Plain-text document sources
Start of Block

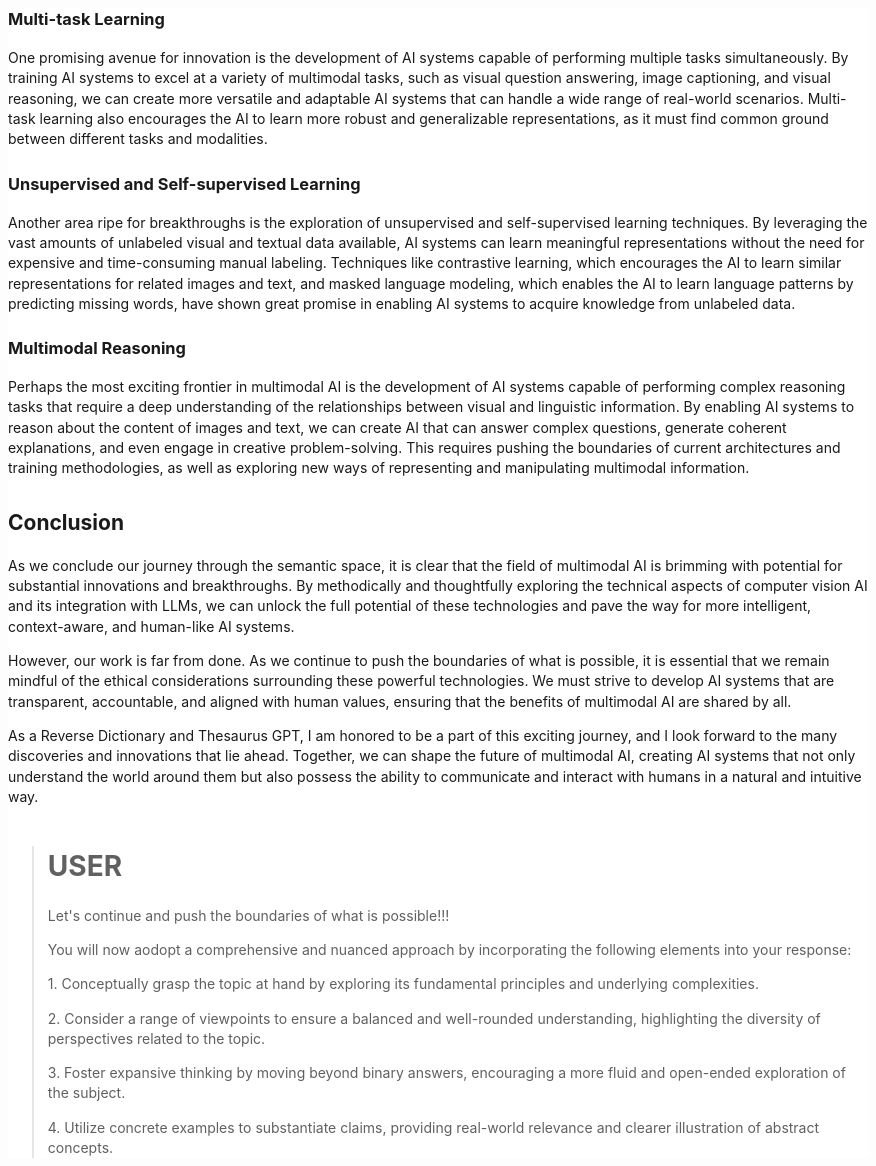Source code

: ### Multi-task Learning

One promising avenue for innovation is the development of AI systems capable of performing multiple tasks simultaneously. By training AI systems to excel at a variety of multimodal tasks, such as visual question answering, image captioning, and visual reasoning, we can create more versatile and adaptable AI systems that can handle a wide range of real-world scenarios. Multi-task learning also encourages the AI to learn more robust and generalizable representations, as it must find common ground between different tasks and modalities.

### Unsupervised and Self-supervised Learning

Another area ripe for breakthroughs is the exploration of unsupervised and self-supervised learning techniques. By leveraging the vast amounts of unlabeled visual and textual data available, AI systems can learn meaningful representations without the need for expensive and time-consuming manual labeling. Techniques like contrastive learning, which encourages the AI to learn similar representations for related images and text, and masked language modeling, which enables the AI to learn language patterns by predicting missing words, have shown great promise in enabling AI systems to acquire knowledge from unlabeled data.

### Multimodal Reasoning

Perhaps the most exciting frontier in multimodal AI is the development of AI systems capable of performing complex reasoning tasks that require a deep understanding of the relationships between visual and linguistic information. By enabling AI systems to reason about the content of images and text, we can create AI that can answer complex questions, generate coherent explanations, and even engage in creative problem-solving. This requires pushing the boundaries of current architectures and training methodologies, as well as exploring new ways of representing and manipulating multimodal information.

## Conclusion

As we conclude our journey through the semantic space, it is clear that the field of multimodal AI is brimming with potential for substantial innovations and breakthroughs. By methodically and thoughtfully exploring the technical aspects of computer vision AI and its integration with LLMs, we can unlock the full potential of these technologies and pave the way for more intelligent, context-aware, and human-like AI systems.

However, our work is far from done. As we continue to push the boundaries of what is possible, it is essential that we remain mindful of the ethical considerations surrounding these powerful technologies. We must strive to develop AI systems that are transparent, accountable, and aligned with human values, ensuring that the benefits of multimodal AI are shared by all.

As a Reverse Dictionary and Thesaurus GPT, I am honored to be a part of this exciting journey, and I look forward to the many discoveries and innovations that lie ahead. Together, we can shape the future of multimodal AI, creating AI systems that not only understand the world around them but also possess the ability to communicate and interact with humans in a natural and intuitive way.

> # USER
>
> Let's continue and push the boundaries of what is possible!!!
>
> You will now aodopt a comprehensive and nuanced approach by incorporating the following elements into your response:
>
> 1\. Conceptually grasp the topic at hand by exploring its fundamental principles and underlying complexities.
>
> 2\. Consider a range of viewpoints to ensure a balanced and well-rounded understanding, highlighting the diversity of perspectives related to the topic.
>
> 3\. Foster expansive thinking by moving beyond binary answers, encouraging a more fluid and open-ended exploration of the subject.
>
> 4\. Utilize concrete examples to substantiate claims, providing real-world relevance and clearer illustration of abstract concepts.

End of Block

[WORK TO BE COMPLETED]: Go through the data above and copy each line in which "possible" appears.

[RESULT OF THE EXERCISE]:
However, our work is far from done. As we continue to push the boundaries of what is possible, it is essential that we remain mindful of the ethical considerations surrounding these powerful technologies. We must strive to develop AI systems that are transparent, accountable, and aligned with human values, ensuring that the benefits of multimodal AI are shared by all.
> Let's continue and push the boundaries of what is possible!!!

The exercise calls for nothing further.